(Available data begins)
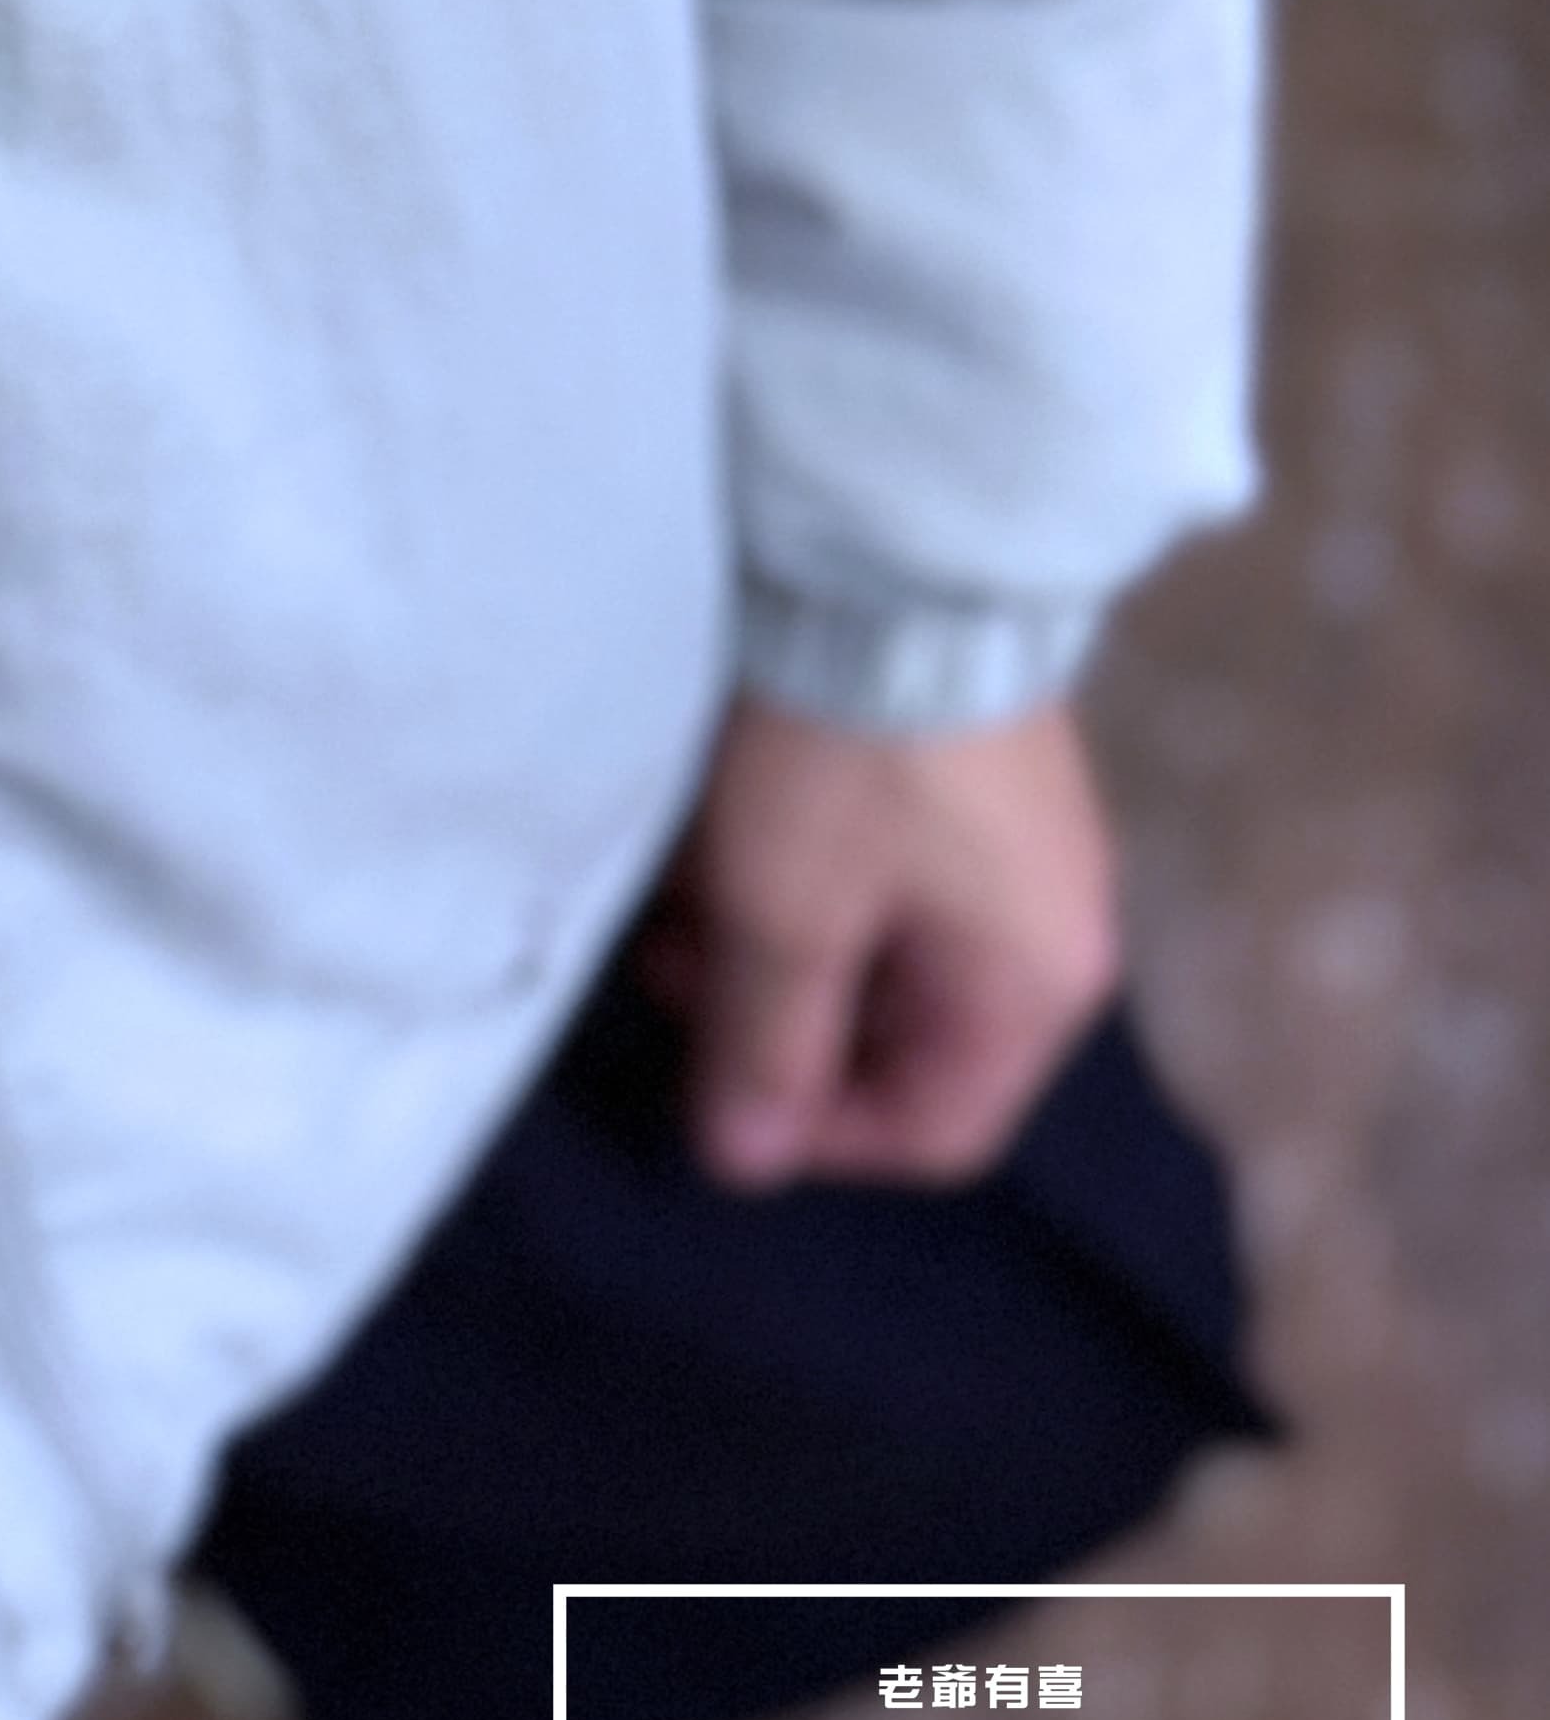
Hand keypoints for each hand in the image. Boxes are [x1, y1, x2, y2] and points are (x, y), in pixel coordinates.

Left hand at [640, 690, 1120, 1189]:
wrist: (892, 557)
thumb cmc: (850, 753)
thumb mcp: (787, 911)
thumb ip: (766, 1045)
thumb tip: (745, 1162)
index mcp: (1035, 986)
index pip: (936, 1129)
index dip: (816, 1135)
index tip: (711, 1096)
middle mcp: (1049, 928)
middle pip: (905, 1040)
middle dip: (774, 1024)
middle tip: (669, 973)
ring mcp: (1014, 849)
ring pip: (882, 953)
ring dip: (771, 950)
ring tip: (672, 904)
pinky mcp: (969, 784)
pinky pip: (886, 879)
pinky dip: (801, 884)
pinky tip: (717, 842)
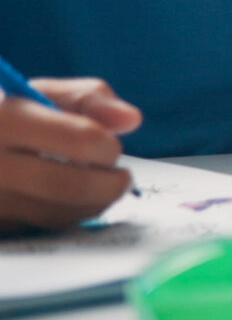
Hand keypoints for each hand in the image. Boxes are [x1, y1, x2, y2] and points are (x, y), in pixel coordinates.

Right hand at [0, 78, 141, 234]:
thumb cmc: (4, 114)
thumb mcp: (37, 92)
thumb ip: (88, 97)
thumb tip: (132, 120)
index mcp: (3, 119)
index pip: (79, 140)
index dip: (107, 147)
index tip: (111, 147)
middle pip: (70, 186)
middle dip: (111, 185)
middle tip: (122, 178)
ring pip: (56, 215)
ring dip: (92, 204)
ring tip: (99, 187)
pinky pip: (38, 228)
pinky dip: (65, 217)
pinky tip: (69, 201)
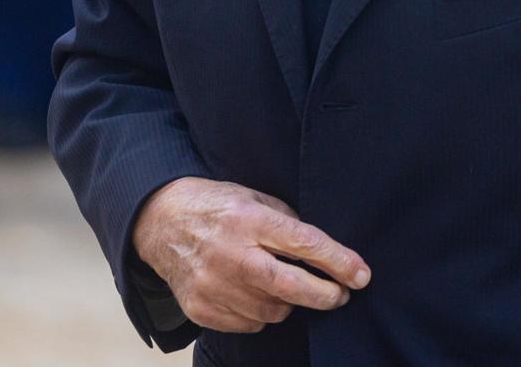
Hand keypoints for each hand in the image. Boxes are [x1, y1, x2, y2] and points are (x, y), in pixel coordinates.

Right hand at [132, 177, 369, 333]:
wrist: (158, 221)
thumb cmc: (214, 206)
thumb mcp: (252, 197)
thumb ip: (286, 222)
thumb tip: (325, 251)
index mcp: (247, 219)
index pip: (303, 243)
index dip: (338, 262)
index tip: (362, 275)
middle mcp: (230, 254)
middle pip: (291, 287)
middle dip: (326, 295)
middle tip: (341, 294)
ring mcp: (212, 285)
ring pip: (273, 311)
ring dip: (288, 302)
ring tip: (282, 284)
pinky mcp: (201, 309)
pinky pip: (250, 324)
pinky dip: (260, 313)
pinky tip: (253, 292)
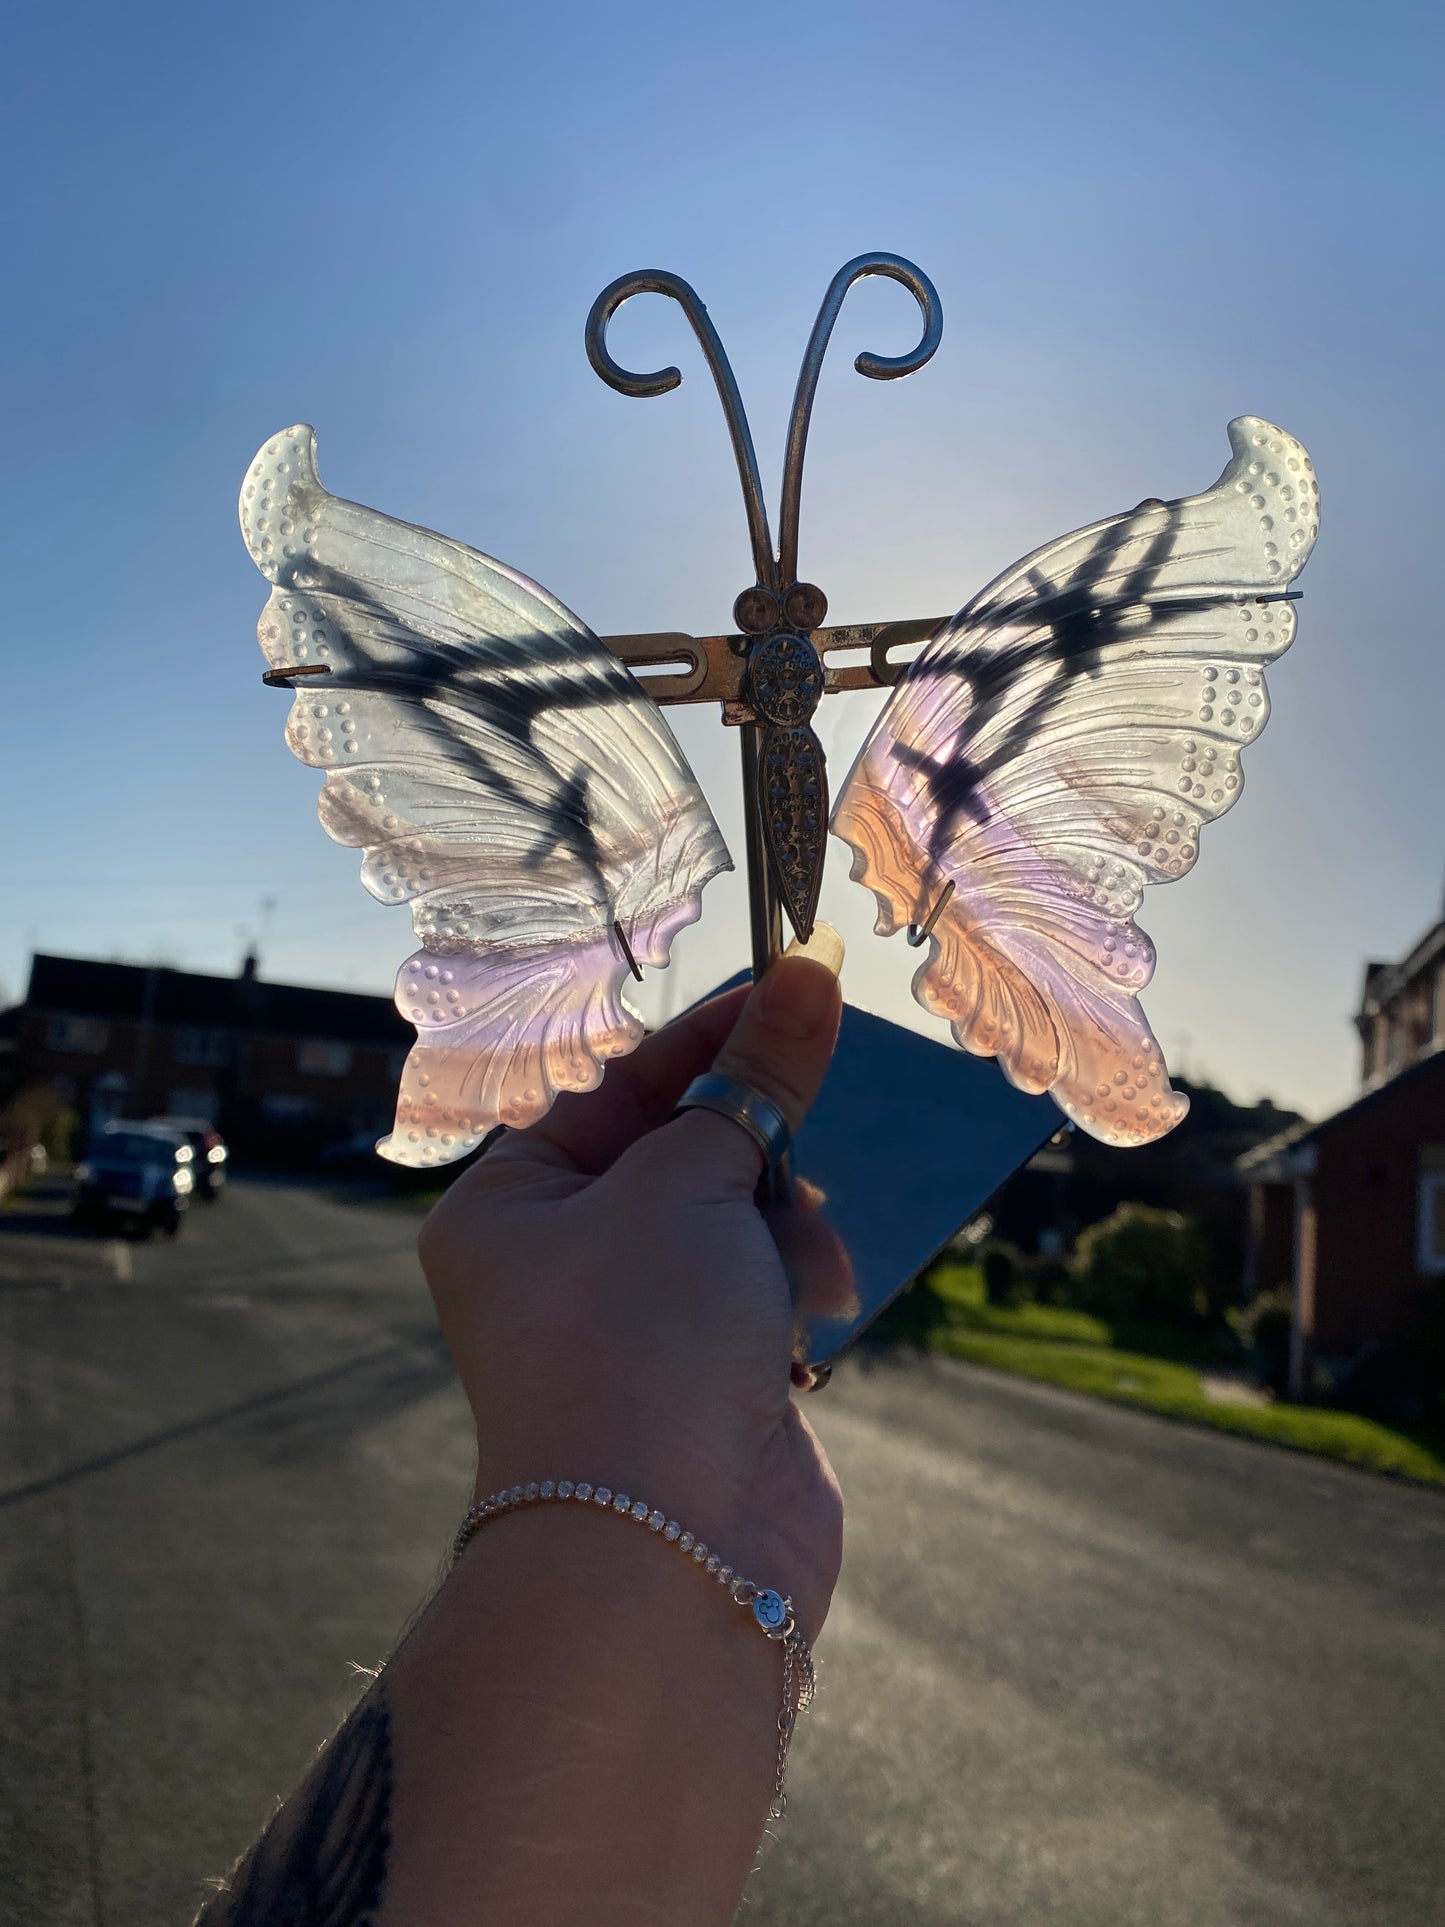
(Available data ends)
Nothing but the text is wanted: repeat the data above exactly, without its images.

Hand keypoints for each hand in the image. Boxes are [x1, y1, x2, y2] and points are (x, y), in pixel coordinates.

Left hand at [640, 690, 1120, 1189]:
wrist: (892, 557)
thumb cmc: (850, 753)
thumb mcp: (787, 911)
thumb ip: (766, 1045)
thumb tip: (745, 1162)
index mcp: (1035, 986)
index pip: (936, 1129)
index dip: (816, 1135)
index tip: (711, 1096)
middle mcp: (1049, 928)
middle pip: (905, 1040)
middle dip: (774, 1024)
middle tip: (669, 973)
ring mcp: (1014, 849)
ring pip: (882, 953)
ring dip: (771, 950)
ring tip: (672, 904)
pinky mcp: (969, 784)
pinky pip: (886, 879)
pinky dip: (801, 884)
pinky tip: (717, 842)
Hand keypoints for each hand in the image. Boxes are [x1, y1, x2, y2] and points are (x, y), in pixel coordinates.

Right hand at [0, 78, 141, 234]:
thumb cmc: (4, 114)
thumb mcp: (37, 92)
thumb ip: (88, 97)
thumb tip: (132, 120)
index mcp: (3, 119)
index pip: (79, 140)
index dip: (107, 147)
index tip: (111, 147)
middle pip: (70, 186)
middle dip: (111, 185)
middle tip: (122, 178)
ring pip: (56, 215)
ring dip: (92, 204)
ring tip: (99, 187)
pinky pip: (38, 228)
pinky dip: (65, 217)
pinky tip: (69, 201)
Hand keypoints for each hand in the image. Boxes are [x1, y1, x2, y2] and points are (x, y), in pixel coordinates.

Right hand at [132, 177, 369, 333]:
wrist: (158, 221)
thumb cmc: (214, 206)
thumb mcp: (252, 197)
thumb ip: (286, 222)
thumb tip: (325, 251)
index mcp: (247, 219)
index pip: (303, 243)
index dip: (338, 262)
index tip: (362, 275)
middle mcp: (230, 254)
middle pip: (291, 287)
middle dip: (326, 295)
middle tip: (341, 294)
ring mcp: (212, 285)
ring pip: (273, 311)
ring dip: (288, 302)
ring tip: (282, 284)
pinky mcp: (201, 309)
pinky pip: (250, 324)
pinky dip: (260, 313)
pinky tip: (253, 292)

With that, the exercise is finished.